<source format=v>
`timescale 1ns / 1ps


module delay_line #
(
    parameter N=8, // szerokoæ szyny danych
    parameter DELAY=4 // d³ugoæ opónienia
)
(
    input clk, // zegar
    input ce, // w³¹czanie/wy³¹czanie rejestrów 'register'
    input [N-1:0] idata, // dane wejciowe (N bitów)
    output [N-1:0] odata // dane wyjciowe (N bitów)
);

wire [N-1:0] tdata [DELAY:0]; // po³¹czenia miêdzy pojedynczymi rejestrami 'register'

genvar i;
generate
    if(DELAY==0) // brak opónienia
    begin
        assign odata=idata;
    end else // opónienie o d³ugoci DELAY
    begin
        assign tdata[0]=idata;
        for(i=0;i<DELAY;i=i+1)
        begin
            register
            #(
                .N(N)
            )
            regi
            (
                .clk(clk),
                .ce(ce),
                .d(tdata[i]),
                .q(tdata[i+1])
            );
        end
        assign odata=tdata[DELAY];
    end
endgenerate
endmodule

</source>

+===+

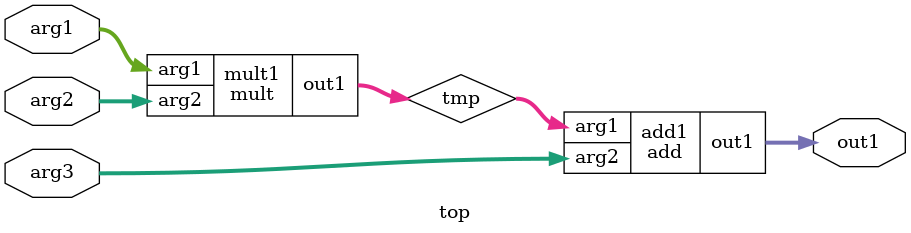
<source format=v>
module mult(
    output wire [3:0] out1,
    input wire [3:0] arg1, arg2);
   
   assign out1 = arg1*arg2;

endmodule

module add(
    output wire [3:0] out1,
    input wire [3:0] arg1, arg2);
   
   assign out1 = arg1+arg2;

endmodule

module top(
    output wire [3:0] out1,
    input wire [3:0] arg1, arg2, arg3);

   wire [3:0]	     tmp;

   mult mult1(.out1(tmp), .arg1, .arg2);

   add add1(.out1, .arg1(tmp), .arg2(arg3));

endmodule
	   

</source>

+===+

## [Exercise goal]
Each line in the data that holds the string "nienia" needs to be copied.

## [Answer]
    parameter DELAY=4 // d³ugoæ opónienia
    if(DELAY==0) // brak opónienia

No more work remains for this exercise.